## Problem to work on:
The word "Road" may appear in some lines of the data; copy every such line.

## Recorded data:
________________________

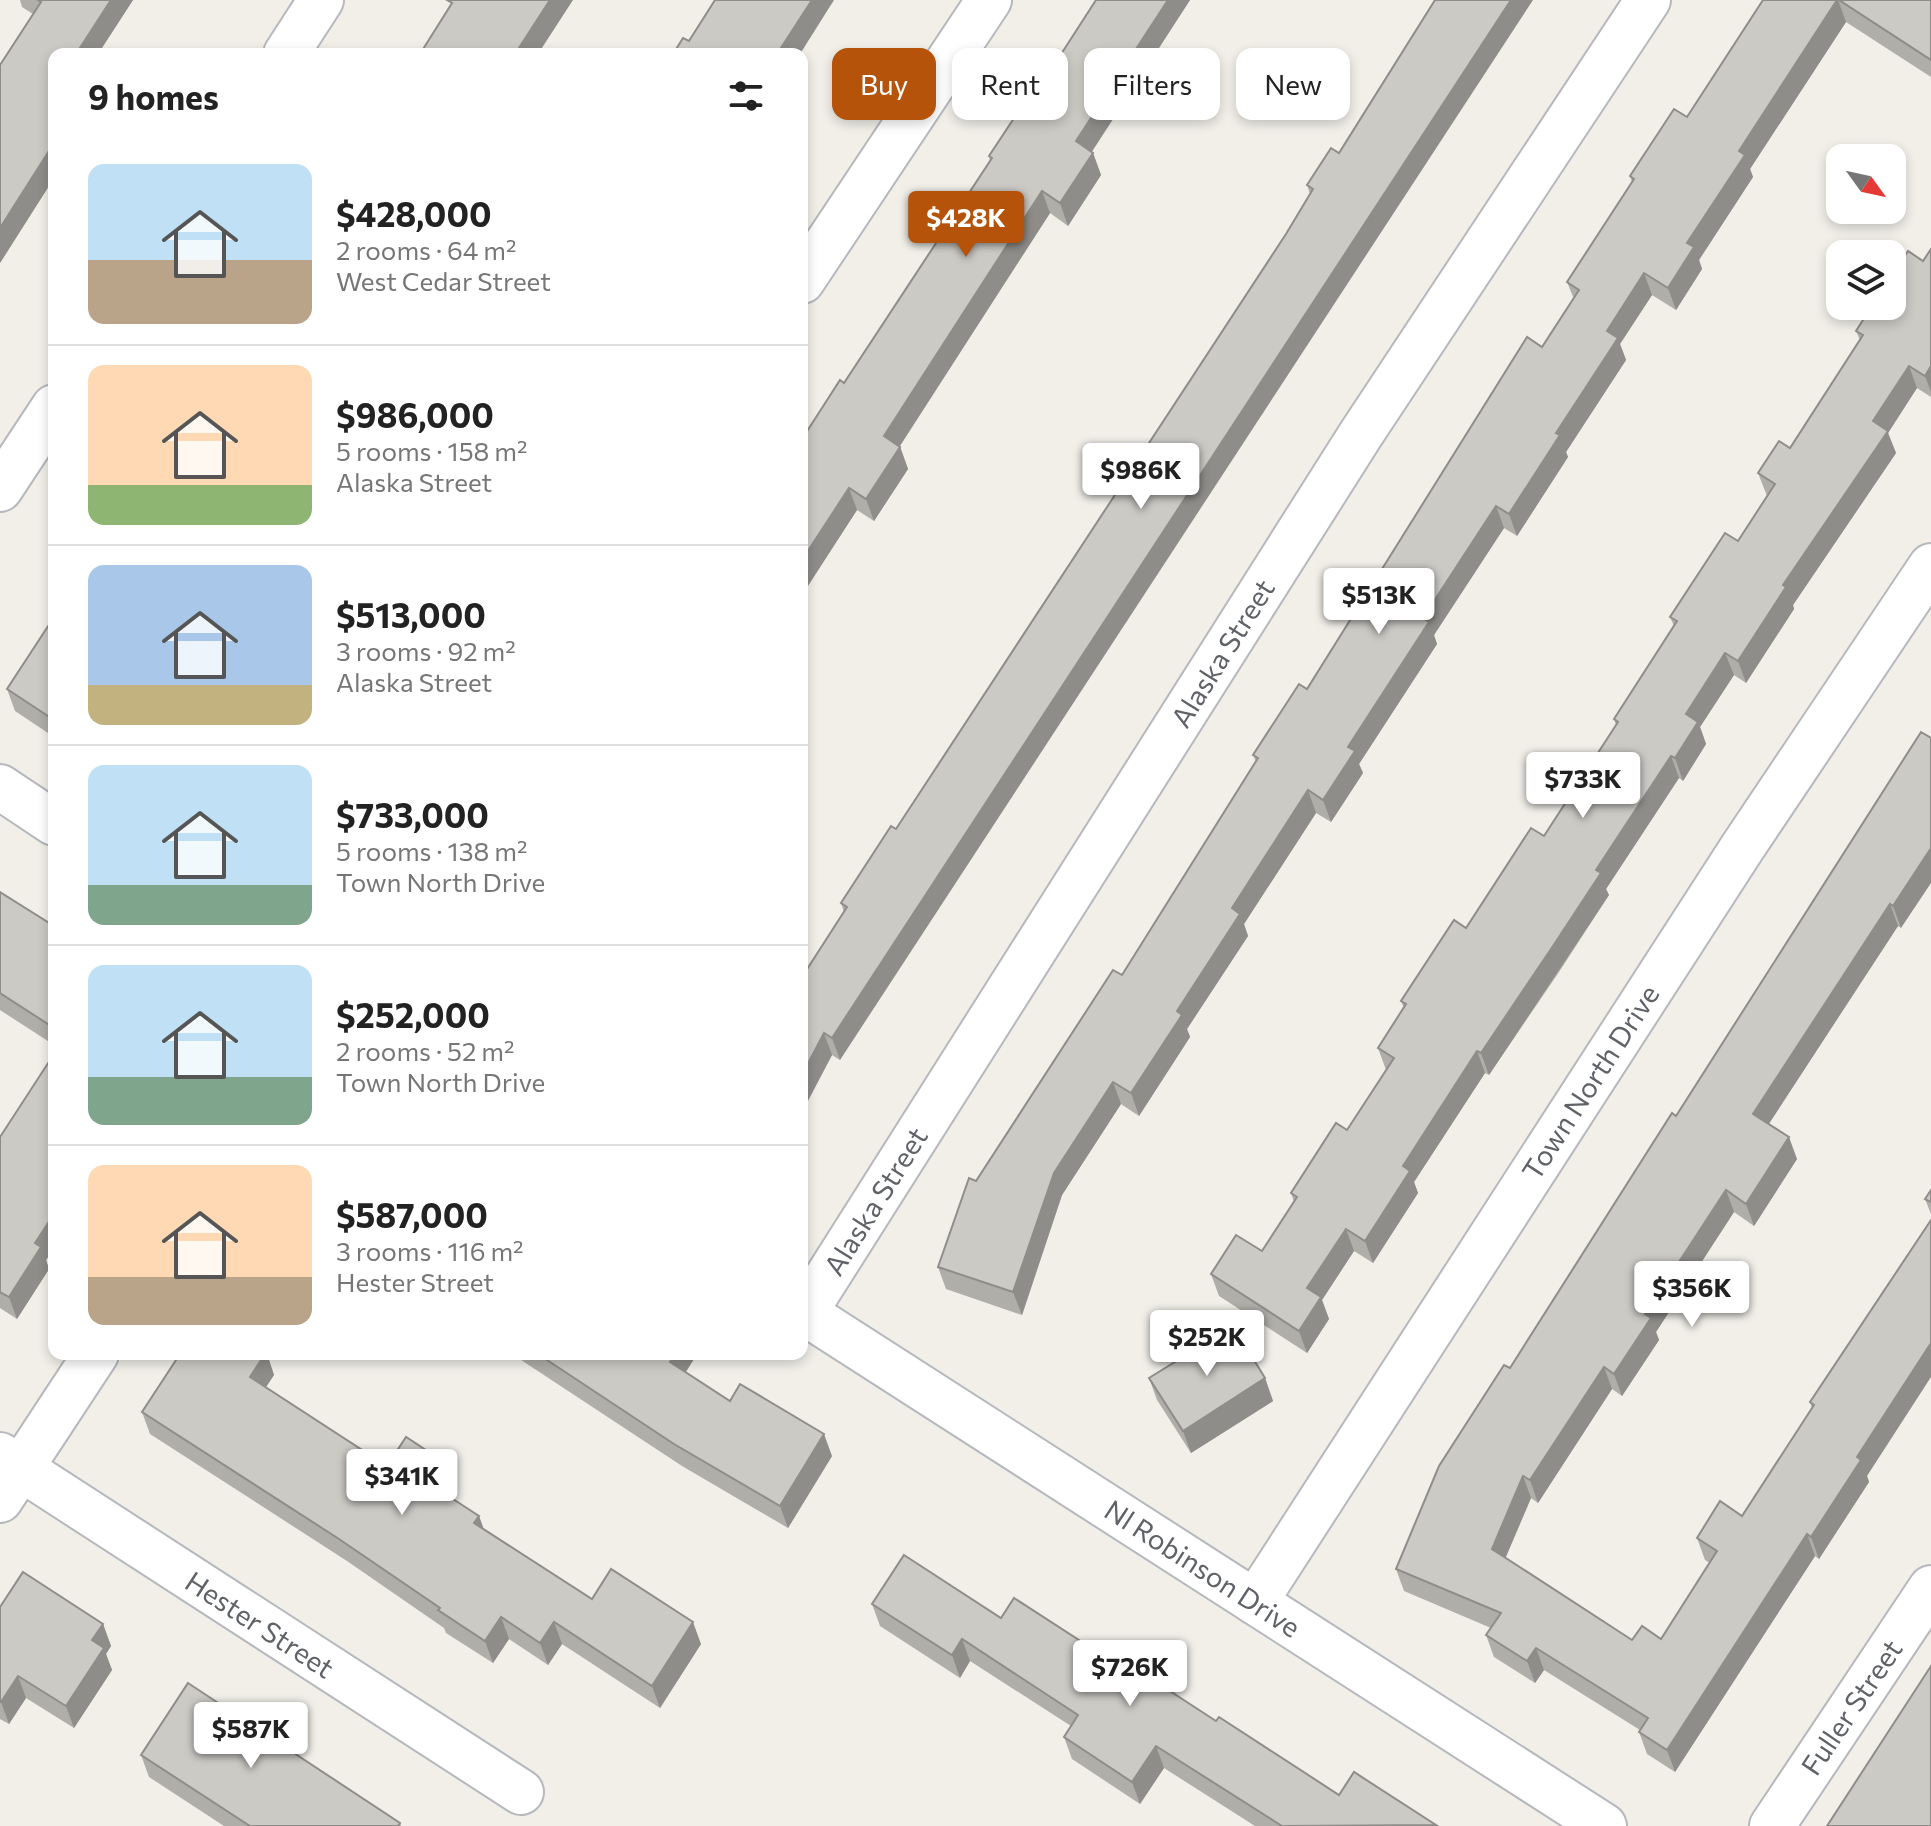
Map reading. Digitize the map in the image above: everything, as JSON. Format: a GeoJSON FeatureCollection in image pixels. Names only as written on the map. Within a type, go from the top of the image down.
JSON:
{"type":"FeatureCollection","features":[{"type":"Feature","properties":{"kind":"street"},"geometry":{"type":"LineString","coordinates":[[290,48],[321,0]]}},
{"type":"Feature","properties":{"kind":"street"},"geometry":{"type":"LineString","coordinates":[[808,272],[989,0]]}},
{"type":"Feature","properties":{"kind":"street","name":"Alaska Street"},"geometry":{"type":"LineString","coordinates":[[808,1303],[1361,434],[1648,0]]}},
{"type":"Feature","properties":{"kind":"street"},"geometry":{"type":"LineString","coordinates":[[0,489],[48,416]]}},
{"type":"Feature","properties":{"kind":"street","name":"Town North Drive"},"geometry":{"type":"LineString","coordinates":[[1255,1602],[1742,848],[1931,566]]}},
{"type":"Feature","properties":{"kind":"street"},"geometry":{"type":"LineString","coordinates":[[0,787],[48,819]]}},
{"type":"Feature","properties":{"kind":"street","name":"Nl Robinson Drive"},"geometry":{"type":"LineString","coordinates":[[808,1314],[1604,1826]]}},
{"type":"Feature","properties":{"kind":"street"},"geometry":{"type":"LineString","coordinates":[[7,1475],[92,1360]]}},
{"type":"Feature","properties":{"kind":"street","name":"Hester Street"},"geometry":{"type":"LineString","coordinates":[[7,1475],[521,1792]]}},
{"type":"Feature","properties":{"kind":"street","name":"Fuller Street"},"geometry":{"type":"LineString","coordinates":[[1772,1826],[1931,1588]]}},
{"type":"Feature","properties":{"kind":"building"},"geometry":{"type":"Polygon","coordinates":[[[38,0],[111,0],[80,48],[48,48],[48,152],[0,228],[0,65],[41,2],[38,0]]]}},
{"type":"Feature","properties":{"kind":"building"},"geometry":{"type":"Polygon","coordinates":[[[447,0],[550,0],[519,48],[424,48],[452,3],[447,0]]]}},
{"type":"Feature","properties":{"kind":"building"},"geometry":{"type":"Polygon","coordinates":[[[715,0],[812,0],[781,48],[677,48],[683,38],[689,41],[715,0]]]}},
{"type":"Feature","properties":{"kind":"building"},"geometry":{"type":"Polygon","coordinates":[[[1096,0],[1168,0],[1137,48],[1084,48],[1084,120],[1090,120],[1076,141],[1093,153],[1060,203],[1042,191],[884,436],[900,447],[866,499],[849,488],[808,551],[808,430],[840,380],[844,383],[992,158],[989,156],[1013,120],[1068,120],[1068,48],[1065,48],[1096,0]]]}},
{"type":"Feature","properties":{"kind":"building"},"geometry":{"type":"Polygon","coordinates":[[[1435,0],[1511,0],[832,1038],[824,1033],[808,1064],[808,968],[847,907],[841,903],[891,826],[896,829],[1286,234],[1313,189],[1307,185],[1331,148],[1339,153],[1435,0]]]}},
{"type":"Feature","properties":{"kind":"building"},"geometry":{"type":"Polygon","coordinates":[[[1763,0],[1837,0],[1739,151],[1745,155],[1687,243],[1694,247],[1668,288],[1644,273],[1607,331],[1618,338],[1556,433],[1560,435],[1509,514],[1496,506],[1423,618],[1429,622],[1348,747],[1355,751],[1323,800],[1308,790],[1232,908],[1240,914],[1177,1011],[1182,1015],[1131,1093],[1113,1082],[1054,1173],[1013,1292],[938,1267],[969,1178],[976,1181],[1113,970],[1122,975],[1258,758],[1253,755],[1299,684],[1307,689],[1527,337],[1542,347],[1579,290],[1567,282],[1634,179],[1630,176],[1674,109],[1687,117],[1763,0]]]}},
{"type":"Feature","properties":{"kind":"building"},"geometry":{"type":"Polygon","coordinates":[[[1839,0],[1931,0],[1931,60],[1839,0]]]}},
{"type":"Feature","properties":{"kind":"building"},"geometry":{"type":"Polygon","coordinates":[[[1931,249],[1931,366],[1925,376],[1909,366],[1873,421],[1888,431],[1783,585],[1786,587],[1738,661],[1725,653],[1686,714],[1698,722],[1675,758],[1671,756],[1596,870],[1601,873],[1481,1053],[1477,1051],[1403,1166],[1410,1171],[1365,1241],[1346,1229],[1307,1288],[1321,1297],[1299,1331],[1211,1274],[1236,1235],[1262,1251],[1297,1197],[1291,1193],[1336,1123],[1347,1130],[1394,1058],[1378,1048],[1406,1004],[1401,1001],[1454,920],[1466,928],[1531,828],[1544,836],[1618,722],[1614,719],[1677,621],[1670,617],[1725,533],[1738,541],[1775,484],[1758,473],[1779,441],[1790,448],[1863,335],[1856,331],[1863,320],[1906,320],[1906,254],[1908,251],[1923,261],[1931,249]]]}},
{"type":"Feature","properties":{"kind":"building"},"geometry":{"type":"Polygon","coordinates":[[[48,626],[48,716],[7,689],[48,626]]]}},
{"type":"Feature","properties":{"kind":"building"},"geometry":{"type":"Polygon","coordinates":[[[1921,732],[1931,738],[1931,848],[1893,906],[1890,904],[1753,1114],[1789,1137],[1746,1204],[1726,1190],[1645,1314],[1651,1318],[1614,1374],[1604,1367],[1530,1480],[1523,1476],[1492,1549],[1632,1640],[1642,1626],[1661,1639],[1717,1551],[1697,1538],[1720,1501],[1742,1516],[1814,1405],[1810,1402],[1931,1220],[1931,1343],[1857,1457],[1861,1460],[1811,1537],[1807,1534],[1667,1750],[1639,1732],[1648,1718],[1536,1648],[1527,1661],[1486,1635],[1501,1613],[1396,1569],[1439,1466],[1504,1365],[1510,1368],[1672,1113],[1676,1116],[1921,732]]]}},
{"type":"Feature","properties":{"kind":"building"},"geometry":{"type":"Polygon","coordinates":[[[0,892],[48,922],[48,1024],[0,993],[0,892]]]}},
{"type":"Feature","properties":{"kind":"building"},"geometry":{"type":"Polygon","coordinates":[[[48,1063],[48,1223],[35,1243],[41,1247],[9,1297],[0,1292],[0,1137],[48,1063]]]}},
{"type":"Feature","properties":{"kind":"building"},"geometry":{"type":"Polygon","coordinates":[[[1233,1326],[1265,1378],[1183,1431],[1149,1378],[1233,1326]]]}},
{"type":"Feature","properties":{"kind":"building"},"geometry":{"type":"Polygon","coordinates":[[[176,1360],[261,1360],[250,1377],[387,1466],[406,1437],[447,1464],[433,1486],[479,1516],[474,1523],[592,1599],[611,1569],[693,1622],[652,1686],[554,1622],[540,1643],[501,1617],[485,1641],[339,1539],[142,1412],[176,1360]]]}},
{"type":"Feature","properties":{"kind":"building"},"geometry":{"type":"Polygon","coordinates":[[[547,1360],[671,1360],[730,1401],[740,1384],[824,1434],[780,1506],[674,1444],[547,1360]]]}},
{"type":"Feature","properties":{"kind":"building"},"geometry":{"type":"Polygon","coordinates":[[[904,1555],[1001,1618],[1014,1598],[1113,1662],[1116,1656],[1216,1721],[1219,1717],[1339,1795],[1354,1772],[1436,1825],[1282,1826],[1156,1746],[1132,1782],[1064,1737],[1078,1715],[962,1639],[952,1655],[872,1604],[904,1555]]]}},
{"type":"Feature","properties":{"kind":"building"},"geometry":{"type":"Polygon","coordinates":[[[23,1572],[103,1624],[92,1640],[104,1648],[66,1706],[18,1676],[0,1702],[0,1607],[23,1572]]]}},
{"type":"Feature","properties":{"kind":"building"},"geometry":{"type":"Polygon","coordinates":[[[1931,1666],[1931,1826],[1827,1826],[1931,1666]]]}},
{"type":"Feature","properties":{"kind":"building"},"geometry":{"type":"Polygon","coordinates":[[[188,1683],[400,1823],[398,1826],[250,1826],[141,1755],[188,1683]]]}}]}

________________________

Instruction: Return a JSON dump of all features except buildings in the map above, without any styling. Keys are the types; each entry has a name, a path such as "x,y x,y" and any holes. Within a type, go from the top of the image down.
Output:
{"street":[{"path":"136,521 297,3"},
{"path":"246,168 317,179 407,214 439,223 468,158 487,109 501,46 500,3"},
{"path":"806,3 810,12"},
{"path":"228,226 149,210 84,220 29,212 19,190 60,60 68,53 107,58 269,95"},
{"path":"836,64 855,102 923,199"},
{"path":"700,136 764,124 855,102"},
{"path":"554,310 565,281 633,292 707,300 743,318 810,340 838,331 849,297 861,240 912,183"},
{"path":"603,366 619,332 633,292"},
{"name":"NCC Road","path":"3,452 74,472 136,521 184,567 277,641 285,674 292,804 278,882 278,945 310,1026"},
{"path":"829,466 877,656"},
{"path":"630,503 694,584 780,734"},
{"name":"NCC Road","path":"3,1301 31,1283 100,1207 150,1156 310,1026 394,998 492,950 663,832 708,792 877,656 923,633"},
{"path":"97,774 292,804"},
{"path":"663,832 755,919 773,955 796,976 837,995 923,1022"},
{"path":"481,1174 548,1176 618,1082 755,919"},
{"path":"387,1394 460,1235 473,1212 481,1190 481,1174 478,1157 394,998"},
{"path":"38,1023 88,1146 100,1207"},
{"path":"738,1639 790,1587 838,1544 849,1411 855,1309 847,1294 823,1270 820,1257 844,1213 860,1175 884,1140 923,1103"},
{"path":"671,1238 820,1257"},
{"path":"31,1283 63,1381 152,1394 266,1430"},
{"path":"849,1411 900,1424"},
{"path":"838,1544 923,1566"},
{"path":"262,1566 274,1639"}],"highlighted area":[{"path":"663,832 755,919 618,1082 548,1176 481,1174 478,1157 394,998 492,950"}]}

________________________

## Answer to the exercise:
{"name":"NCC Road","path":"3,452 74,472 136,521 184,567 277,641 285,674 292,804 278,882 278,945 310,1026"},
{"name":"NCC Road","path":"3,1301 31,1283 100,1207 150,1156 310,1026 394,998 492,950 663,832 708,792 877,656 923,633"},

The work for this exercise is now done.